[Dataset items]

───

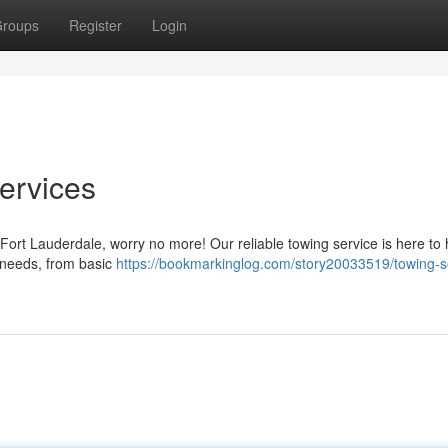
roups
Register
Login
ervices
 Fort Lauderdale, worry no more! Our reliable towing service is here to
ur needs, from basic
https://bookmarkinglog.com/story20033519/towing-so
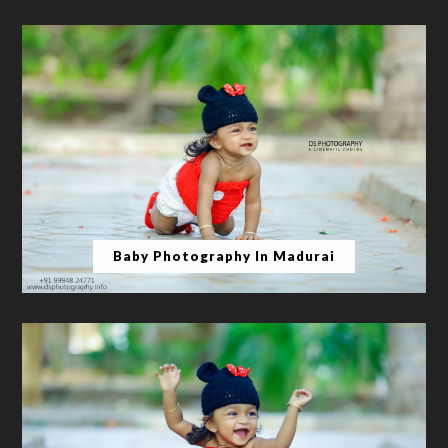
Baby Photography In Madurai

───

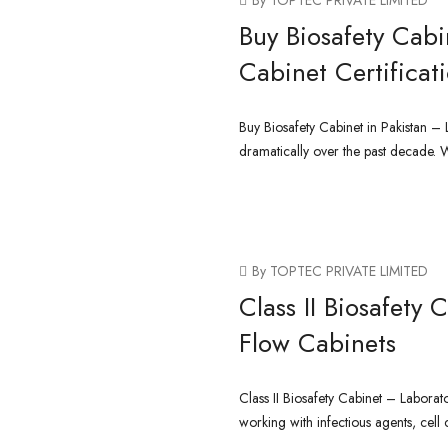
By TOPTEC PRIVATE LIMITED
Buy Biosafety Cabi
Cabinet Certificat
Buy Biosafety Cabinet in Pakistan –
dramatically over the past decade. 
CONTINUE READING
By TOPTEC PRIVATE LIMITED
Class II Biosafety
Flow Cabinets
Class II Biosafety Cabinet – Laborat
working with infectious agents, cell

───

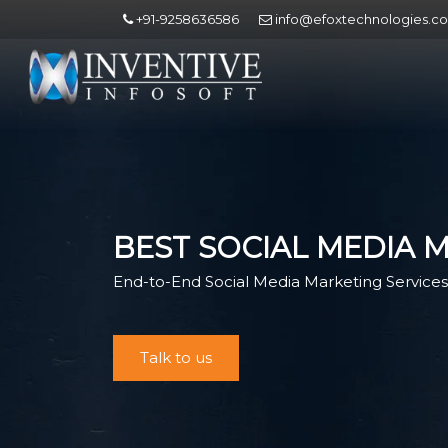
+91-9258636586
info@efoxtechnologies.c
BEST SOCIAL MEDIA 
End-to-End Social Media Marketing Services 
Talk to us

───

• **JOB**: Your answer must be a single number: the count of lines in the records that hold the word "towing".

• **COMPLETED TASK**: 2